The Insolvency Service has powers of enforcement, including disqualification, against directors where there is evidence of misconduct. An ability to disqualify is generally considered to be fundamental, necessary to maintain trust and confidence in the UK market, so that those operating in business environments do so safe in the knowledge that those who break the rules and act dishonestly will (or at least, can) be held to account.

Generally speaking, under the current rules, the Insolvency Service only has powers of investigation against former directors of a company that has entered a formal liquidation process. ‘Dissolution’ is not defined as a formal liquidation process and thus there have been an increasing number of cases where directors have taken advantage of this loophole to bypass the scrutiny of the Insolvency Service. Further, although already an offence under existing legislation, the Impact Assessments considering the Bill also cite evidence of so-called ‘phoenix companies’, whereby a company is dissolved without paying its creditors, and subsequently another company is set up in the same line of business with the same directors (often also with a similar name). This points to a trend in certain directors using dissolution to avoid paying company debts.

The proposed legislation will give the Insolvency Service powers to investigate former directors of dissolved companies, and their enforcement powers will mirror those currently in force, including disqualification from being a company director for up to 15 years. The proposed legislation will also have the effect of preventing directors from setting up new companies similar to those previously dissolved, leaving creditors unpaid, thereby theoretically eliminating the possibility of ‘phoenix companies’.
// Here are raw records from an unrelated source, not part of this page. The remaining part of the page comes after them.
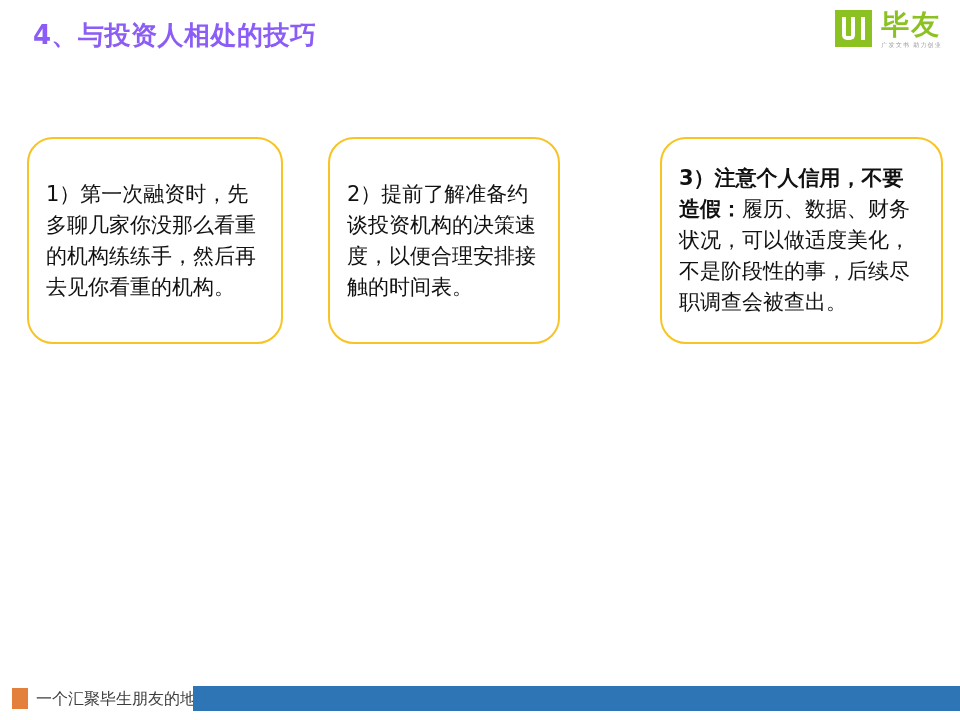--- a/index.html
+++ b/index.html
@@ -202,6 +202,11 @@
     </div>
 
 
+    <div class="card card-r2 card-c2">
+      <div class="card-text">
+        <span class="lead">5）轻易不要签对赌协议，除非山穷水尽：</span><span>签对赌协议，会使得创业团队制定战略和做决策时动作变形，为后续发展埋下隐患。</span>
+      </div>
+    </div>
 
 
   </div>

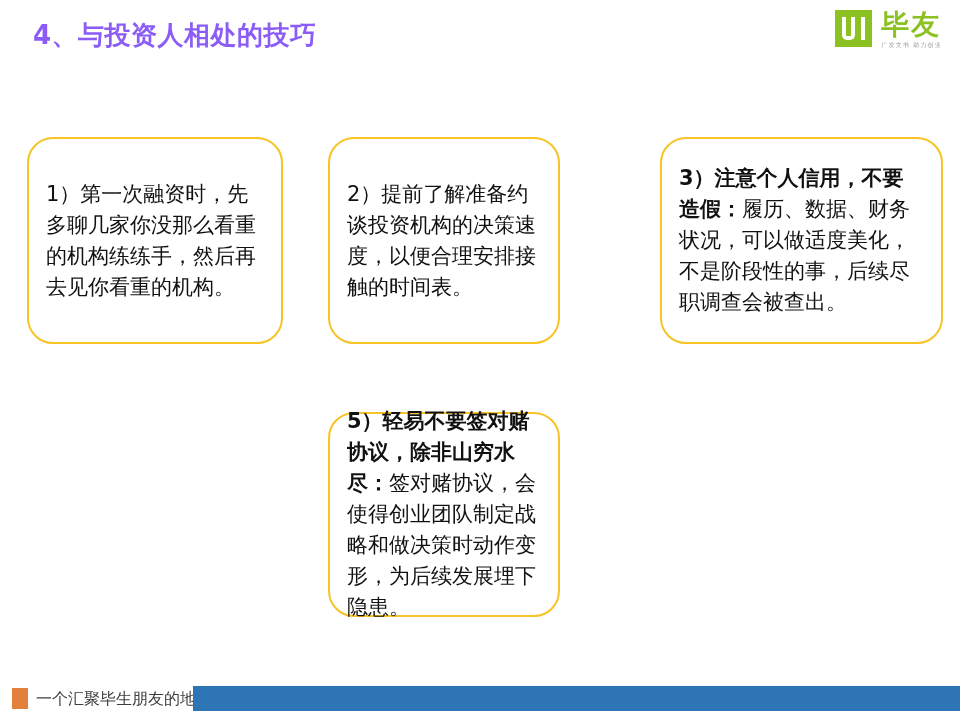--- a/index.html
+++ b/index.html
@@ -201,6 +201,11 @@
       </div>
     </div>
 
+    <div class="card card-r2 card-c1">
+      <div class="card-text">
+        <span class="lead">4）必要时可以找专业融资服务公司帮忙：</span><span>有执行力的金融顾问能节省你的时间，让你少走弯路。</span>
+      </div>
+    </div>
 
     <div class="card card-r2 card-c2">
       <div class="card-text">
Crucially, if made into law, the legislation will be retrospective. This will enable the Government to clamp down on fraudulent directors, and tackle the many instances of ‘bounce back loan’ fraud, whereby directors have simply dissolved their companies in order to avoid repayment of Covid-19 Bounce-Back loans. This is significant because any director of a dissolved company now has the potential to be investigated by the Insolvency Service and sanctioned if any evidence is uncovered of malpractice or fraud.

Whilst the Government remains assured that in the long run, this reform will increase efficiency and accountability for UK companies, there will undoubtedly be a large increase in case investigations for the Insolvency Service if the Bill is made law. Coupled with the recent surge in dissolutions as a result of the Covid-19 pandemic, there is also the possibility that the Insolvency Service’s resources will be stretched, thereby undermining the effectiveness of its investigations. Ultimately, the rationale proposed is said to be geared to raising standards for corporate governance in the UK and to help ensure continuing confidence and trust in the UK market as it begins to navigate the world stage alone.